Es ist daher eher eine Umstrukturierung
Die von der Klägerin vertretene Auffassung, die Beeinträchtigung des Wohngebrauchs sei durch das Zumauern der Fenster nur unwesentlich beeinträchtigt, ist so unverständlich, dass es nicht weiter kommentiert werden soll. - AG Tiergarten 606 C 598/11
Wenn ich zwischen einer personell ausreichend besetzten, aber geografisch konzentrierten Justiz einerseits oder einer in der Fläche präsenten, aber überlasteten Justiz wählen müsste, würde ich ersteres nehmen. Ich weiß, dass die Realität nie so einfach ist wie solche schematischen Optionen, und ich weiß auch, dass das Versprechen der Landesregierung “zentralisierte Gerichte im Austausch für 25 neue Staatsanwälte” ein wahltaktischer Trick sein könnte und die neuen Stellen wieder anderswo im Haushalt herausgetrickst werden. Aber trotzdem ist es zumindest im Grundsatz her vielleicht durchaus legitim, das so zu machen.

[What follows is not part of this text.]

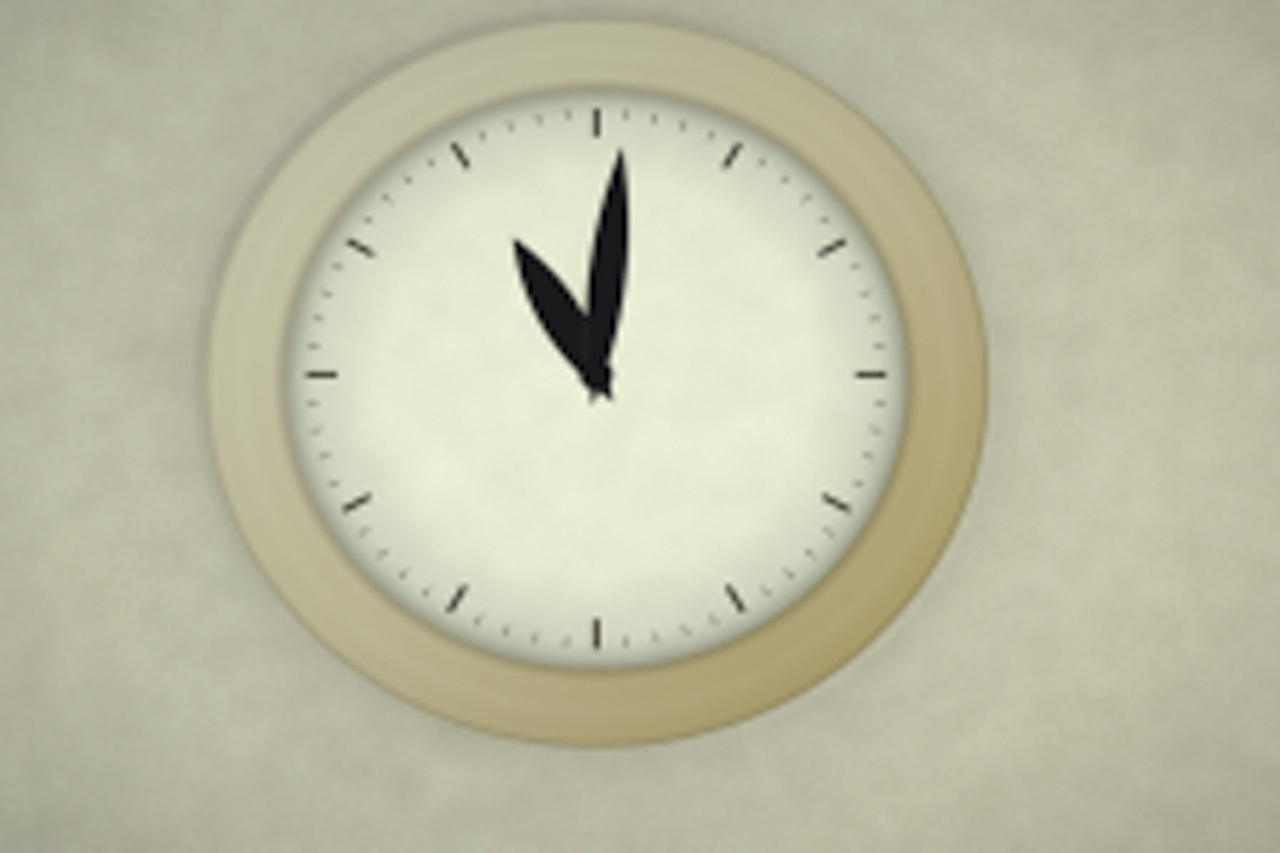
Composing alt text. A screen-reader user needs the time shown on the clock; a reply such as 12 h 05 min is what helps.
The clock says 11 h 01 min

"Das Vertragsrecht der Bundesrepublik Deutschland und die gesetzlich vorgesehenen Möglichkeiten, die Erfüllung von Verträgen zu erzwingen…verstoßen nicht gegen göttliches Recht."
--- Offizialat Freiburg, NJW 1994, 3375 (Leitsatz der Redaktion)
Vielleicht reichen die 25 Stellen sogar aus, um die Minderleistung aufzufangen, die dadurch entsteht, dass unzufriedene Richter und Staatsanwälte weniger engagiert arbeiten aufgrund der Folgen der Reform für ihre Lebensplanung ( u.a. längere Pendelzeiten).